Come è chiaro dalle parole di Livia la generatività si può esercitare in tanti campi, non solo nella relazione con i figli: “Oltre agli undici nipoti - spiega Paolo -, tanti amici e familiari ci hanno chiesto di essere padrini dei loro figli: non riusciamo a seguirli tutti assiduamente come vorremmo, ma il legame con tutti loro, soprattutto nella preghiera, è molto forte”.

“Poi, certamente, la vita presenta le occasioni - sottolinea Livia -: nei quindici anni di insegnamento, il rapporto quotidiano con le alunne era decisamente orientato alla generatività, non solo dal punto di vista culturale, ma anche sul piano relazionale. Si trattava di creare un rapporto personale con ciascuna, per favorire la disposizione all’apprendimento. Sono stati anni molto intensi e con alcune di loro manteniamo i contatti e l’amicizia di un rapporto che oramai è di tipo orizzontale, a parte il divario d’età. Analogamente, Paolo, lavorando in ospedale, ha infinite occasioni di farsi carico di persone che soffrono e che necessitano di cure e di attenzione”.
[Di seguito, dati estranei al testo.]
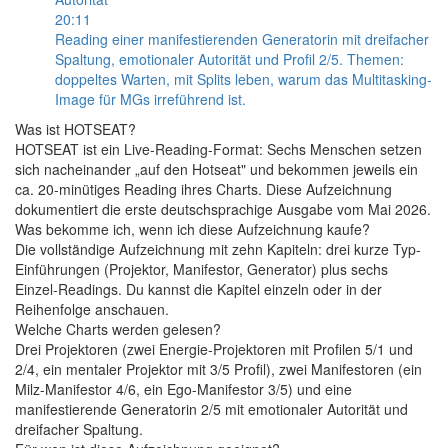
20:11
Reading einer manifestierenden Generatorin mit dreifacher
Spaltung, emotionaler Autorität und Profil 2/5. Themen:
doppeltes Warten, mit Splits leben, warum das Multitasking-
Image für MGs irreführend ist.
Was ist HOTSEAT?
HOTSEAT ist ein Live-Reading-Format: Sechs Menschen setzen
sich nacheinander „auf den Hotseat" und bekommen jeweils ein
ca. 20-minütiges Reading ihres Charts. Diese Aufzeichnung
dokumentiert die erste deutschsprachige Ausgabe vom Mai 2026.
Was bekomme ich, wenn ich diese Aufzeichnung kaufe?
Die vollständige Aufzeichnung mit zehn Kapiteln: drei kurze Typ-
Einführungen (Projektor, Manifestor, Generator) plus sechs
Einzel-Readings. Du kannst die Kapitel einzeln oder in der
Reihenfolge anschauen.
Welche Charts werden gelesen?
Drei Projektoren (zwei Energie-Projektoren mit Profilen 5/1 und
2/4, ein mentaler Projektor mit 3/5 Profil), zwei Manifestoren (ein
Milz-Manifestor 4/6, ein Ego-Manifestor 3/5) und eine
manifestierende Generatorin 2/5 mit emotionaler Autorität und
dreifacher Spaltung.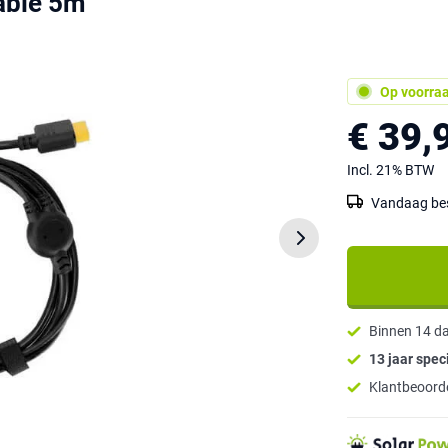
able 5m
Op voorra
€ 39,
Incl. 21% BTW
Vandaag best
Binnen 14 d
13 jaar speci
Klantbeoorde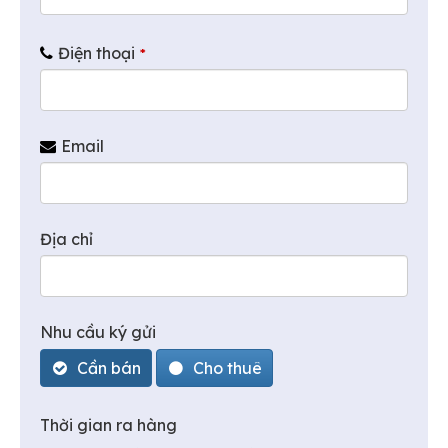
Điện thoại
*
Email
Địa chỉ
Nhu cầu ký gửi
Cần bán
Cho thuê
Thời gian ra hàng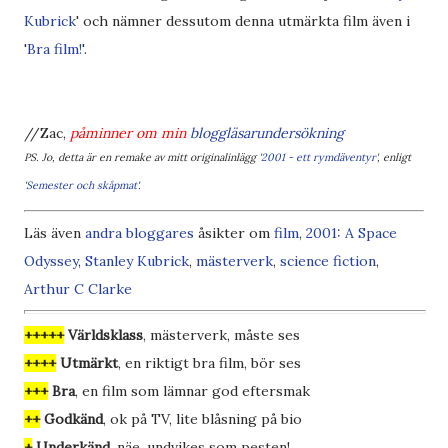
Kubrick
' och nämner dessutom denna utmärkta film även i
'
Bra film!
'.
//Zac,
påminner om min
bloggläsarundersökning
PS. Jo, detta är en remake av mitt originalinlägg '
2001 - ett rymdäventyr
', enligt
'
Semester och skåpmat
'.
Läs även
andra bloggares
åsikter om
film
,
2001: A Space
Odyssey
,
Stanley Kubrick
,
mästerverk
,
science fiction
,
Arthur C Clarke
+++++
Världsklass
, mästerverk, måste ses
++++
Utmärkt
, en riktigt bra film, bör ses
+++
Bra
, en film som lämnar god eftersmak
++
Godkänd
, ok på TV, lite blåsning på bio
+
Underkänd
, näe, undvikes som pesten!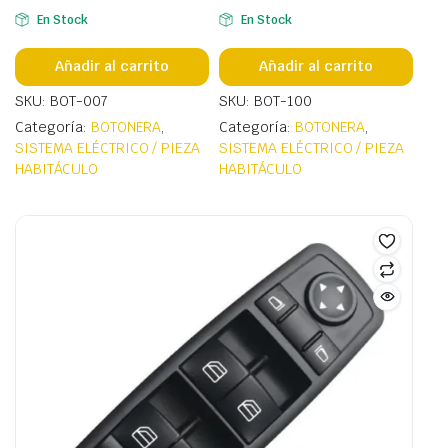
En Stock
En Stock
Añadir al carrito
Añadir al carrito
SKU: BOT-007
SKU: BOT-100
Categoría:
BOTONERA
,
Categoría:
BOTONERA
,
SISTEMA ELÉCTRICO / PIEZA
SISTEMA ELÉCTRICO / PIEZA
HABITÁCULO
HABITÁCULO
Meditare con l’Amoris Laetitia

187. Il piccolo nucleo familiare non dovrebbe isolarsi dalla famiglia allargata, dove ci sono i genitori, gli zii, i cugini ed anche i vicini. In tale famiglia larga ci possono essere alcuni che hanno bisogno di aiuto o almeno di compagnia e di gesti di affetto, o possono esserci grandi sofferenze che hanno bisogno di un conforto. L’individualismo di questi tempi a volte conduce a rinchiudersi nella sicurezza di un piccolo nido e a percepire gli altri come un pericolo molesto. Tuttavia, tale isolamento non offre più pace e felicità, ma chiude il cuore della famiglia e la priva dell’orizzonte ampio dell’esistenza.

196. Oltre il piccolo cerchio formato dai coniugi e dai loro figli, vi è la famiglia allargata che non può essere ignorata. Infatti «l’amore tra l’uomo e la donna nel matrimonio e, in forma derivata ed allargata, l’amore tra i membri della stessa famiglia - tra genitori e figli, tra fratelli e sorelle, tra parenti e familiari - è animato e sospinto da un interiore e incessante dinamismo, che conduce la famiglia ad una comunione sempre più profonda ed intensa, fondamento e anima della comunità coniugale e familiare» (Giovanni Paolo II, Esort. ap. Familiaris consortio, 18: AAS 74 (1982), 101). In tale ambito si inseriscono anche gli amici e le famiglie amiche, ed anche le comunità di famiglie che si sostengono a vicenda nelle difficoltà, nell’impegno sociale e nella fede.